Use of public media is another way of increasing knowledge in the population at risk. This study has identified Indo- and Afro-Trinidadian persons with Type 2 diabetes of more than 15 years' duration in the sixth decade of life as a high-risk cohort to allow targeted public health interventions. This is in keeping with previous reports documenting an association with diabetic complications and Indo- or Afro-Trinidadian ethnicity, lower socioeconomic status, and the use of public health care facilities.2,6
Using the regular ingestion of alcohol, tobacco, and/or recreational drugs as a proxy for unhealthy lifestyles, we found that 52% of the patients admitted with diabetic foot infections continued to lead unhealthy lifestyles. Continuation of these high-risk practices is a well-recognized factor increasing the risk of diabetic complications.16-22 This has important public health implications because these patients would likely not be sufficiently disciplined to be compliant with medical therapy either. Comprehensive education must include information on healthy lifestyles as well.
Although most patients admitted with diabetic foot infections claimed compliance with their diabetic medications, 75% of patients had HbA1c concentrations above 7% at presentation, suggesting that they still had poor long-term glucose control.23,24 This underscores the need for improved primary prevention strategies, targeting both patients with diabetes and primary care physicians.

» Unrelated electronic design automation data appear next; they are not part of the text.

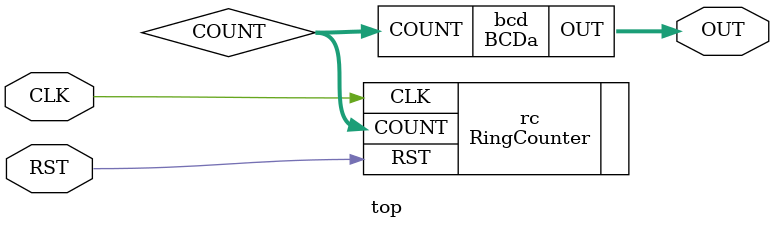
<source format=v>
`timescale 1ns / 1ps

module BCDa(OUT, COUNT);
    input [3:0] COUNT;
    output reg [10:0] OUT;
    
    always @(*) begin
        case (COUNT)
            4'b0001: OUT = 11'b11110011011;
            4'b0010: OUT = 11'b01001001011;
            4'b0100: OUT = 11'b00110011011;
            4'b1000: OUT = 11'b00000001011;
            default: OUT = 11'b11111111111;
        endcase
    end
endmodule

module RingCounter_4bit(CLK, RST, COUNT);
    input CLK, RST;
    output reg [3:0] COUNT;
    
    always @(posedge CLK or posedge RST) begin
        if (RST)
            COUNT <= 4'b0001;
        else begin
            COUNT <= COUNT << 1;
            COUNT[0] <= COUNT[3]; 
        end
    end
endmodule

module top(CLK, RST, OUT);
    input CLK, RST;
    output [10:0] OUT;
    
    wire [3:0] COUNT;
    
    RingCounter rc(.CLK(CLK), .RST(RST), .COUNT(COUNT));
    BCDa bcd(.COUNT(COUNT), .OUT(OUT));
endmodule

</source>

Primary care physicians must be reminded to routinely use proven primary prevention strategies at every point of contact with patients who have diabetes.24-32 These strategies include the removal of shoes for physician-directed foot examinations,24,25 optimization of blood glucose control,23-25 monofilament testing for sensory neuropathy,24,25 prescription of appropriate footwear26-32 (or orthotist referral), and counseling about healthy lifestyles.17-22
Because most of the Caribbean patients with diabetes routinely wear "flip-flops," use of the "slipping slipper" sign in public education campaigns can assist patients and their relatives to identify the foot risks at home without needing medical assistance for diagnosis.25 This message has resonated in several countries with similar practices, such as India, Southwest Africa, and Asia, where the wearing of flip-flops is common.26-32 Similar to the experience in these countries, the anecdotal experience is that many persons with diabetes still continue to wear flip-flops in keeping with local customs.27-29
There is room for improvement in this setting in public health strategies to prevent diabetic foot complications. Introduction of a mobile arm of the diabetic foot care team may be one method to improve prevention. Clinicians should focus on patient education while the patient is still in the hospital or enrolled in other specialty clinics. Focus should also be placed on lifestyle modification and compliance with medical therapy.
The author(s) have no conflicts of interest to disclose.
Kathleen Louden, ELS, of Louden Health Communications provided editorial assistance.